Introduction to WinRate Metric

When browsing our mathematical predictions, you will come across WinRate — the metric we have computed to assess the historical possibility of the bookmaker's odds.

WinRate often differs — sometimes sharply — from the implied probability.

This discrepancy raises questions from curious bettors: Is the bookmaker underestimating the team's chances? Or is the side with supposedly "high" odds a riskier pick than it first appears?

That's precisely where WinRate steps in. If the WinRate is higher than the probability, it means a potential value bet. If WinRate is lower than the probability, double-check if this bet is safe.

The Basics of Odds and Implied Probabilities

Before diving headlong into the concept of WinRate, it's vital to understand how odds and implied probabilities typically work in sports betting. When a bookmaker offers odds on a particular match outcome — such as a home win in a 1x2 market — those odds can be converted into a percentage chance of that outcome.

Decimal Odds

Let's use decimal odds for illustrative purposes because they're widely used across many regions. If a team is listed at odds of 2.00, those odds imply a 50% chance of winning.

Margin and Adjusted Probability

Of course, bookmakers include a margin to ensure a profit regardless of the match result. Thus, the odds might not translate precisely to 100% when you add up the probabilities of all possible outcomes in a match. But from a bettor's perspective, if you see odds of 2.00, you know the bookmaker is suggesting a roughly 50% likelihood for that event.

Example

Suppose the home team is expected to win at odds of 1.50. The implied probability is around 66.7%. Yet you might notice on our website that the WinRate for that same event is, for instance, 73%. How did we get that figure, and what does it mean?

The Concept Behind WinRate

WinRate is a metric we developed to address one fundamental question: How often does an expected outcome actually happen when the team is given odds similar to those in the current match?

In other words, we're not content with trusting the bookmaker's theoretical probability. Instead, we want to see if historical performance at similar odds corroborates or contradicts that probability.

Historical Performance vs. Theoretical Probability

At the core of WinRate is a direct comparison between:

  • Bookmaker's implied probability at given odds
  • Real-world occurrence of that event (team winning, both teams scoring, etc.) when teams historically faced similar odds

Why Compare Odds Against WinRate?

The idea is simple. Bookmakers, while highly skilled and data-driven, are not infallible. They also adjust odds based on the volume of bets they receive (so-called "liability management").

An Analogy

Think of it this way. Suppose your friend told you that a particular restaurant has a "60% chance" of being extraordinary because of a fancy marketing brochure. In that case, you might counter by saying you've surveyed 15 patrons who ate at that restaurant under similar circumstances, and 12 had a great experience. That's 80%, well above the "60%" your friend quoted. Who might you trust more?

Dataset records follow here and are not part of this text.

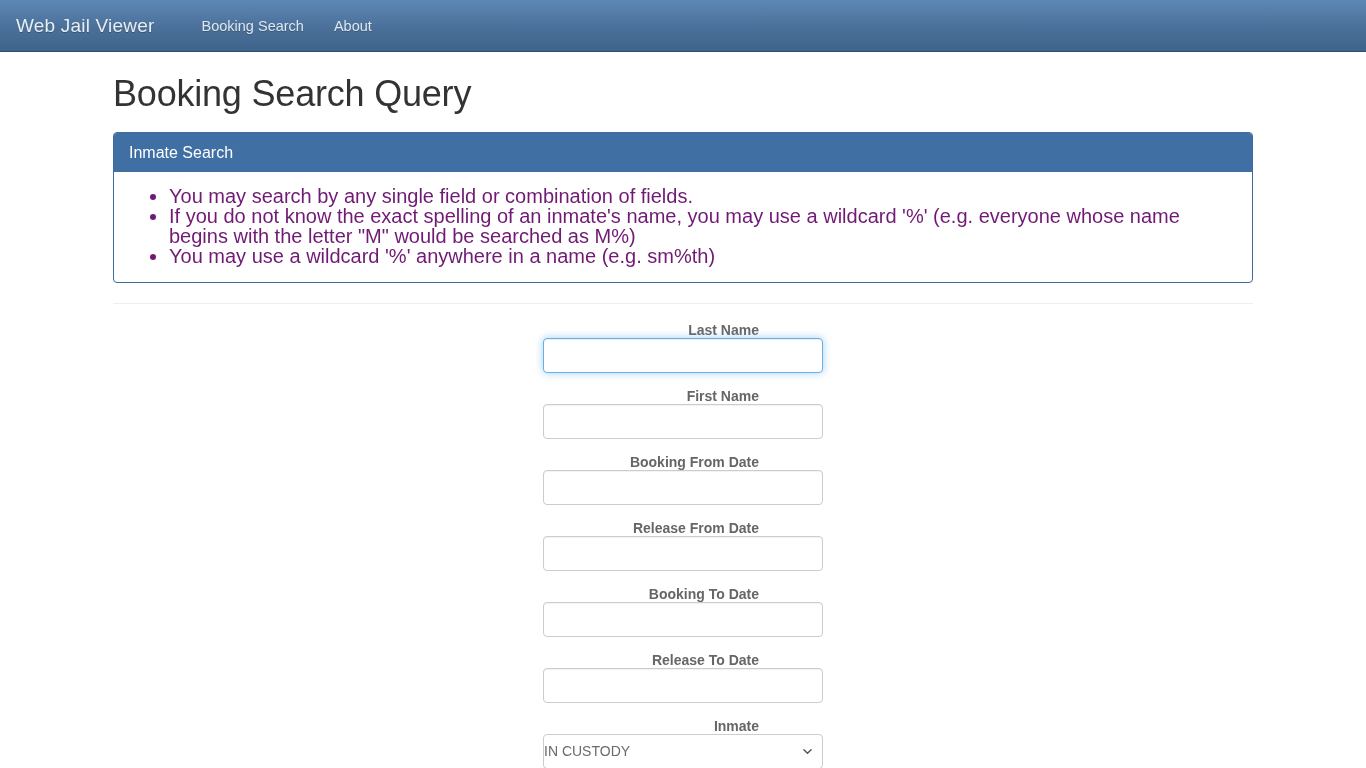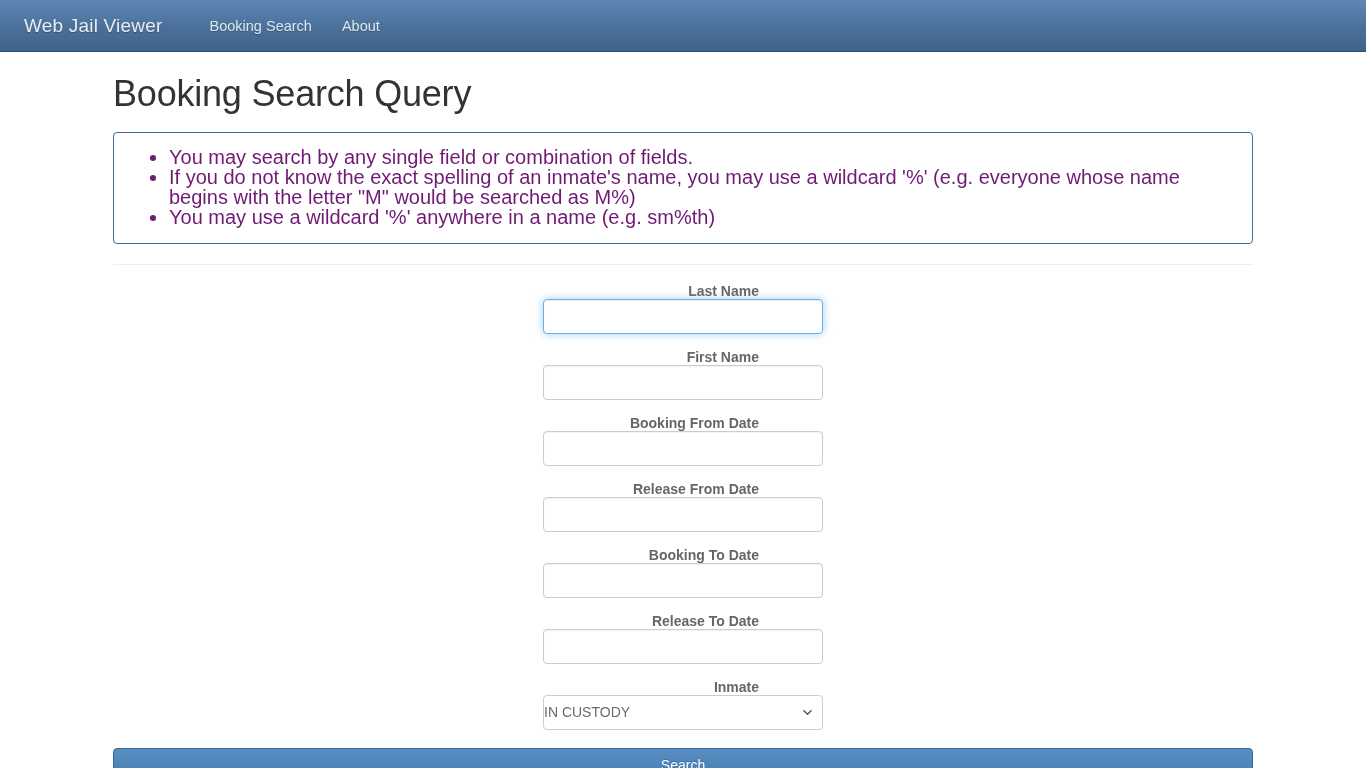--- a/index.html
+++ b/index.html
@@ -13,21 +13,21 @@
 
   
   .navbar {
     position: relative;
     width: 100%;
     height: 52px;
     background: linear-gradient(to bottom, #5d87b4 0%, #4a7099 55%, #3f648c 100%);
     border-bottom: 1px solid #2e4f73;
     display: flex;
     align-items: center;
-    padding-left: 24px;
+    padding-left: 16px;
   }
   .navbar-brand {
     color: #e8eef5;
     font-size: 19px;
     font-weight: normal;
     letter-spacing: .2px;
     padding: 0 14px 0 0;
     margin-right: 18px;
     text-shadow: 0 1px 0 rgba(0,0,0,.25);
     cursor: pointer;
@@ -200,20 +200,21 @@
     <div class="nav-link">Booking Search</div>
     <div class="nav-link">About</div>
   </div>
 </div>
 
 <div class="container">
 
   <h1 class="page-title">Booking Search Query</h1>
 
   <div class="panel">
+    <div class="panel-heading">Inmate Search</div>
     <div class="panel-body">
       <ul>
         <li>You may search by any single field or combination of fields.</li>
         <li>If you do not know the exact spelling of an inmate's name, you may use a wildcard '%' (e.g. everyone whose name begins with the letter "M" would be searched as M%)</li>
         <li>You may use a wildcard '%' anywhere in a name (e.g. sm%th)</li>
       </ul>
     </div>
   </div>
 
   <hr class="divider">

Why WinRate Matters for Bettors

Spotting Potential Value

If the WinRate for an outcome (let's say 75%) is significantly higher than the bookmaker's implied probability (55%), there might be an edge.

Cross-Market Comparisons

WinRate isn't confined to the popular 1X2 market (Match Result). It can be applied to totals (over/under), both teams to score (BTTS), and even half-time results — providing your sample is large enough to calculate historical performance reliably.

Reducing Guesswork

Traditional stats might tell you a team "has won 8 of its last 10 games at home," but that doesn't necessarily reflect how they fare under specific betting odds.

Data Sourcing: Where Do We Get the Numbers?

Algorithmic Steps

  1. Identify the Current Odds: For instance, the home team's odds are 1.51 from Bookmaker X.
  2. Set a Range: We define a ±0.15 threshold around 1.51 (1.36 to 1.66).
  3. Match Sampling: We pull the last 15 matches from that range.
  4. Outcome Collection: We count how many times that team won in those matches.
  5. Calculating WinRate: We divide the number of successful outcomes by the total in the sample and multiply by 100 to get a percentage.

Best Practices for Using WinRate

  • Combine with other stats like injuries, form, and tactical matchups.
  • Look at home vs. away performance for better insight.
  • Understand sample size limitations.

Conclusion

Betting on football is a blend of art and science. WinRate provides a statistical sanity check against the bookmaker's implied probability, helping you make more informed decisions.